Formation of a motor memory by action observation

Abstract

Mirror neurons discharge with both action observation and action execution. It has been proposed that the mirror neuron system is instrumental in motor learning. The human primary motor cortex (M1) displays mirror activity in response to movement observation, is capable of forming motor memories, and is involved in motor learning. However, it is not known whether movement observation can lead directly to the formation of motor memories in the M1, which is considered a likely physiological step in motor learning. Here, we used transcranial magnetic stimulation (TMS) to show that observation of another individual performing simple repetitive thumb movements gives rise to a kinematically specific memory trace of the observed motions in M1. An extended period of observation of thumb movements that were oriented oppositely to the previously determined habitual directional bias increased the probability of TMS-evoked thumb movements to fall within the observed direction. Furthermore, the acceleration of TMS-evoked thumb movements along the principal movement axis and the balance of excitability of muscle representations active in the observed movements were altered in favor of the observed movement direction. These findings support a role for the mirror neuron system in memory formation and possibly human motor learning.

Figure 1.

Experimental design. At the beginning of each session, the direction of TMS-evoked movements (“baseline before training”) was determined in each individual by assessing the first-peak accelerations along the extension/flexion and abduction/adduction axes (Classen et al., 1998). Subsequently, subjects participated in three different training sessions: physical training, which consisted of performance of voluntary thumb movements in a direction opposite the baseline direction and observation of thumb movements directed opposite the baseline direction and toward the baseline direction.

Figure 2.

Effect of different training interventions on TMS-evoked movement direction. A, Example of one subject. First-peak acceleration vectors of TMS-evoked thumb movements before (left) and after (right) each of the three interventions (PhysPract, ObsPract_opposite, and ObsPract_toward). For better comparability, all examples are aligned to the training direction indicated by the arrow. The TTZ is shown in gray. PhysPract and ObsPract_opposite, but not ObsPract_toward, led to substantial changes in the direction of TMS-evoked movements. B, Group data (n = 10) showing the P_TTZ before and after PhysPract, ObsPract_opposite, and ObsPract_toward. Before the training interventions, the percentage of TMS-evoked movements in TTZ was similar in PhysPract and ObsPract_opposite. PhysPract and ObsPract_opposite, but not ObsPract_toward, led to a significant increase in the percentage of TMS-evoked movements falling into TTZ. Data show means ± SEM. ^*p < 0.005. n.s., Not significant. C, Time course of changes of P_TTZ as a function of training intervention. To compare between conditions, ΔP_TTZ was computed as the baseline-normalized, intervention-dependent change in percentage of TMS-evoked thumb movements falling into the TTZ (see Materials and Methods). At the end of 30 min, the percentage change of TMS-evoked movements in TTZ was larger in PhysPract than in ObsPract_opposite or ObsPract_toward and with ObsPract_opposite than with ObsPract_toward. Rhombi, PhysPract; circles, ObsPract_opposite; triangles, ObsPract_toward. Filled symbols, Time points significantly different from baseline; two-tailed t tests; false discovery rate correction. ^*p < 0.05. D, Duration of changes of P_TTZ as a function of training intervention.
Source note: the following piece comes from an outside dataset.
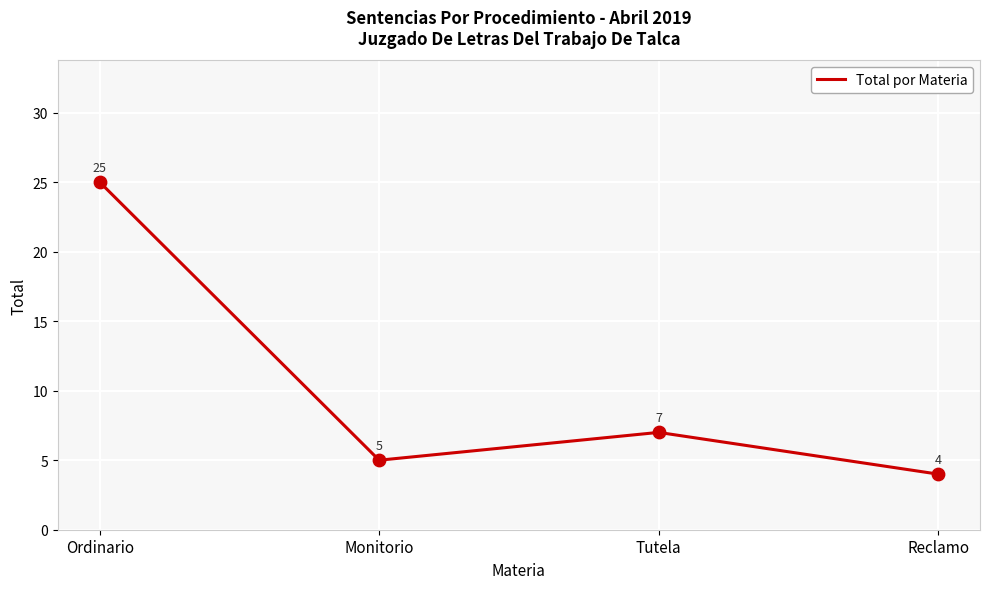

What is the change in value from Tutela to Reclamo?

-3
Symbols as in C. Error bars represent SEM.

Figure 3.

Effect of different training interventions on compound acceleration vector. A, Group data (n = 10) showing the mean compound acceleration vector for the extension/flexion direction before and after training. Before training, the compound acceleration vector of each subject was aligned such that all vectors pointed into the extension direction. After PhysPract, the mean compound acceleration vector came to point into the flexion direction, corresponding to the practiced direction. ObsPract_opposite decreased the length of the mean compound acceleration vector, whereas ObsPract_toward did not change the mean compound acceleration vector. ^*p < 0.01. Open bars, Before training; filled bars, after training. B, Time course of changes of the mean compound acceleration vector as a function of training intervention. At the end of 30 min, the mean compound acceleration vector was smaller in PhysPract than in ObsPract_opposite or ObsPract_toward and with ObsPract_opposite than with ObsPract_toward. Error bars represent SEM. pre, Before training; B1, B2, and B3, results obtained after the first, second, and third training block, respectively.

Figure 4.

Effect of different training interventions on corticomuscular excitability. A, Changes in MEP amplitudes (relative to baseline) recorded from training agonist muscle (MEP_agonist; circles) and antagonist muscle (MEP_antagonist; triangles). PhysPract led to a significant increase in MEP_agonist compared with baseline. B, The ratio between the MEP_agonist and MEP_antagonist increased both after PhysPract and ObsPract_opposite but not after ObsPract_toward. Open bars, Before training; filled bars, after training. ^*p < 0.05. Error bars represent SEM.